■ **Study material**
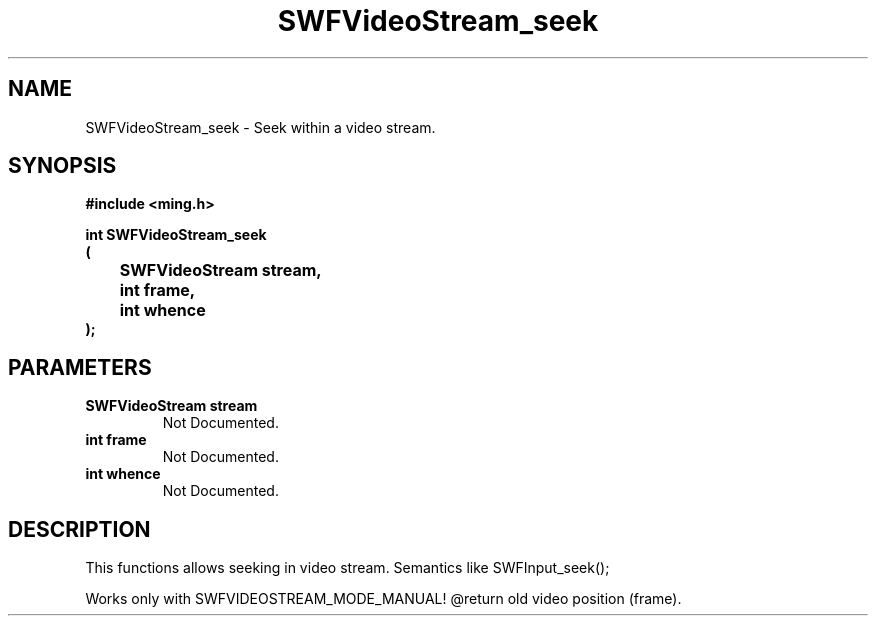 .\" WARNING! THIS FILE WAS GENERATED AUTOMATICALLY BY c2man!
.\" DO NOT EDIT! CHANGES MADE TO THIS FILE WILL BE LOST!
.TH "SWFVideoStream_seek" 3 "23 July 2008" "c2man videostream.c"
.SH "NAME"
SWFVideoStream_seek \- Seek within a video stream.
.SH "SYNOPSIS"
.ft B
#include <ming.h>
.br
.sp
int SWFVideoStream_seek
.br
(
.br
	SWFVideoStream stream,
.br
	int frame,
.br
	int whence
.br
);
.ft R
.SH "PARAMETERS"
.TP
.B "SWFVideoStream stream"
Not Documented.
.TP
.B "int frame"
Not Documented.
.TP
.B "int whence"
Not Documented.
.SH "DESCRIPTION"
This functions allows seeking in video stream. Semantics
like SWFInput_seek();

Works only with SWFVIDEOSTREAM_MODE_MANUAL!
@return old video position (frame).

■ **Problem statement**
No picture belongs in the answer; the rest of the records must be repeated exactly.

■ **Solution to this task**
 .\" WARNING! THIS FILE WAS GENERATED AUTOMATICALLY BY c2man!
.\" DO NOT EDIT! CHANGES MADE TO THIS FILE WILL BE LOST!
.TH "SWFVideoStream_seek" 3 "23 July 2008" "c2man videostream.c"
.SH "NAME"
SWFVideoStream_seek \- Seek within a video stream.
.SH "SYNOPSIS"
.ft B
#include <ming.h>
.br
.sp
int SWFVideoStream_seek
.br
(
.br
	SWFVideoStream stream,
.br
	int frame,
.br
	int whence
.br
);
.ft R
.SH "PARAMETERS"
.TP
.B "SWFVideoStream stream"
Not Documented.
.TP
.B "int frame"
Not Documented.
.TP
.B "int whence"
Not Documented.
.SH "DESCRIPTION"
This functions allows seeking in video stream. Semantics
like SWFInput_seek();

Works only with SWFVIDEOSTREAM_MODE_MANUAL!
@return old video position (frame).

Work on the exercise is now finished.